There was a good overview of how the network is actively managed, and who is providing new relays and the most bandwidth, at Defcon 21:

https://www.youtube.com/watch?v=864FxA3jmHk

belorn · on Dec 11, 2013

For additional information: https://blog.torproject.org/category/tags/entry-guards

Ihmahr · on Dec 11, 2013

Yes, I have been considering i2p, the 'garlic router' which seems to have hedged against a lot of attacks that could be possible on tor.

nly · on Dec 11, 2013

I agree, I2P is interesting. I don't know why it doesn't get more press or support. According to the website some reps of the I2P team will be at 30C3 in 2 weeks time btw.

Ihmahr · on Dec 11, 2013

I have a theory,

There are 7 directory authorities in Tor, if they don't function then the tor network is dead. So that is just seven people you would need to abduct and torture (to take over the tor network) or 7 drone strikes to kill all tor traffic. I am unsure but I think this is not the case for i2p.

EDIT: So that might be a reason for NSA to support Tor over i2p.

foobarqux · on Dec 11, 2013

No one uses I2P because it hasn't been deeply studied. No one studies it because no one uses it.

anonymousDan · on Dec 11, 2013

Given the need for critical mass, is there any way some or all of the advantages of i2p could be retrofitted to tor, or are the differences more fundamental?

Ihmahr · on Dec 11, 2013

I am not sure but I think the differences are too fundamental. But it would probably benefit anonymity to merge multiple projects.

belorn · on Dec 11, 2013

isn't i2p simply tor but with 2 hops instead of 3?

nly · on Dec 11, 2013

You can select your own circuit length.

belorn · on Dec 11, 2013

How? The tech intro on the website describe tunnels (https://www.i2p2.de/techintro.html) with 3 parts.

#1 is Alice the sender or Bob the receiver

#2 is a participant

#3 endpoint gateway

Two such tunnels are used when Alice and bob communicate, for a total of 4 nodes for the communication between alice and bob.

With tor hidden services, it is the exact same scheme, but with 4 nodes per tunnel rather than 3. (or 3 nodes rather than 2 if you do not want to count alice/bob as nodes). In total, 6 nodes between is used for the alice and bob communication. (https://www.torproject.org/docs/hidden-services.html.en)
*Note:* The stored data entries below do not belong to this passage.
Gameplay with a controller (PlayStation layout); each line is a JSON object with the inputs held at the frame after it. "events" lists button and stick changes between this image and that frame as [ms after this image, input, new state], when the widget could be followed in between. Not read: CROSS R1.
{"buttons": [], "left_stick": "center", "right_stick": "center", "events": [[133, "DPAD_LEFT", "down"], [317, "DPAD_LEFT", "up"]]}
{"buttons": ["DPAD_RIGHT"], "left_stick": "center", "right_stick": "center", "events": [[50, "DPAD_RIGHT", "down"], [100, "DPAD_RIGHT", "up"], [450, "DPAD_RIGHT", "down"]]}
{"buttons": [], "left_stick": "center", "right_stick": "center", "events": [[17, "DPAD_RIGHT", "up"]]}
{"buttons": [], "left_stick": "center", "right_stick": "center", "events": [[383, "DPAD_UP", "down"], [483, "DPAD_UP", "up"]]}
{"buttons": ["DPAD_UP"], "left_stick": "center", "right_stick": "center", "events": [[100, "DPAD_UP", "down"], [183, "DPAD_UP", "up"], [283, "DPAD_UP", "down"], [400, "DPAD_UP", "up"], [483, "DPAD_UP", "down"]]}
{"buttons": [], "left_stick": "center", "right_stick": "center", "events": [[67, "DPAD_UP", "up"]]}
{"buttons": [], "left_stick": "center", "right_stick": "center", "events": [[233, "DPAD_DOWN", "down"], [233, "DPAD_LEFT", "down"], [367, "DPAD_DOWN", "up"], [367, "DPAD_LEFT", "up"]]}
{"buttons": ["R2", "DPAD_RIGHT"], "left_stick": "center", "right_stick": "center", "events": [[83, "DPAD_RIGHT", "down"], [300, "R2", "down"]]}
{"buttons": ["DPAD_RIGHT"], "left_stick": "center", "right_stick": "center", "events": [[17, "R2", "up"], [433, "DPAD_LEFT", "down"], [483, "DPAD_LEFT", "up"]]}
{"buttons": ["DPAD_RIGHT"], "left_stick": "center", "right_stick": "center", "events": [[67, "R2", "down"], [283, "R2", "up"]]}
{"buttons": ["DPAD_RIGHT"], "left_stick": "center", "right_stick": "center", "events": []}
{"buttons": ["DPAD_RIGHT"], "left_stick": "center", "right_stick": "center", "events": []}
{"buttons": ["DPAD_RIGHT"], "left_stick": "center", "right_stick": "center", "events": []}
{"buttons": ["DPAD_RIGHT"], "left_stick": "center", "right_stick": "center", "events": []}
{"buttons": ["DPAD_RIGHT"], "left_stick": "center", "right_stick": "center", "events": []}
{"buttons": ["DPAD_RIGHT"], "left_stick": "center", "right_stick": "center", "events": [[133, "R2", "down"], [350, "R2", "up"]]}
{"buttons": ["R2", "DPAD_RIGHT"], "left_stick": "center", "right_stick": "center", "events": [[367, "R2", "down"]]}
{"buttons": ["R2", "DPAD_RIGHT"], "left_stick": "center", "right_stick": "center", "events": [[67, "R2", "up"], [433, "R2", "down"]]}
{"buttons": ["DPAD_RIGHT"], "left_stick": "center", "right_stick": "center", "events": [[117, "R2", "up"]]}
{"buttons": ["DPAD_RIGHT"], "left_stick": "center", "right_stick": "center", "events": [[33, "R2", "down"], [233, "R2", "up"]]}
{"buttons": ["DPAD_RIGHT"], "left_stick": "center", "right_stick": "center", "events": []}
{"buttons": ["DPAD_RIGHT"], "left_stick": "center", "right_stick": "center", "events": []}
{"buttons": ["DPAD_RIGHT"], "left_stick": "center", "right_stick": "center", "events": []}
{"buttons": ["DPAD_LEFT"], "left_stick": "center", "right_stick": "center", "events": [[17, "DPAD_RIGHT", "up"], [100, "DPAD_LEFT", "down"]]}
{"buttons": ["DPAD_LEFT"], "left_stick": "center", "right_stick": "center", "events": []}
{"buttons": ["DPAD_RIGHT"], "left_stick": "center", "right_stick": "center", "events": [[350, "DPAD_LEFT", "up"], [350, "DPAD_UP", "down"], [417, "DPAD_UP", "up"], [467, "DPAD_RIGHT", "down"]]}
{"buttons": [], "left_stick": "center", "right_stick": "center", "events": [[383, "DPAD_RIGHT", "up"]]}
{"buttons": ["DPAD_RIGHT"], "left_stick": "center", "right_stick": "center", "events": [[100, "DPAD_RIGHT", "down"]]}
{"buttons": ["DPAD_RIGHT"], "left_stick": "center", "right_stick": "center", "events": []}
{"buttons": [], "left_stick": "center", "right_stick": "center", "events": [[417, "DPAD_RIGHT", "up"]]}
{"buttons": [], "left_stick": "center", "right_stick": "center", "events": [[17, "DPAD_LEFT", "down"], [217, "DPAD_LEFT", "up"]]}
Please explain how this is incorrect. Is the tunnels as describe the I2P documentation just illustrations of how an tunnel might look like, but isn't actually how it is in practice? How does it solve the problem that tor fixes with guard nodes (as this is the context in the above comments and article)?

I am much interesting in I2P, but the above details/questions has held me back.

arpstick · on Dec 11, 2013

You can have more than 1 participating hop

Let's say we have Alice and Bob, alice wants to have 4 hops both outbound and inbound and Bob wants to have a 2 hop inbound and a 1 hop outbound

Alice's tunnels would be:

Alice -> Participant A1 -> Participant A2 -> Participant A3 -> Outbound Endpoint 1 -> ?

Alice <- Participant A4 <- Participant A5 <- Participant A6 <- Inbound Gateway 1 <- ?

Bob's tunnels would be:

Bob -> Outbound Gateway 2 -> ?

Bob <- Participant B1 <- Inbound Gateway 2 <- ?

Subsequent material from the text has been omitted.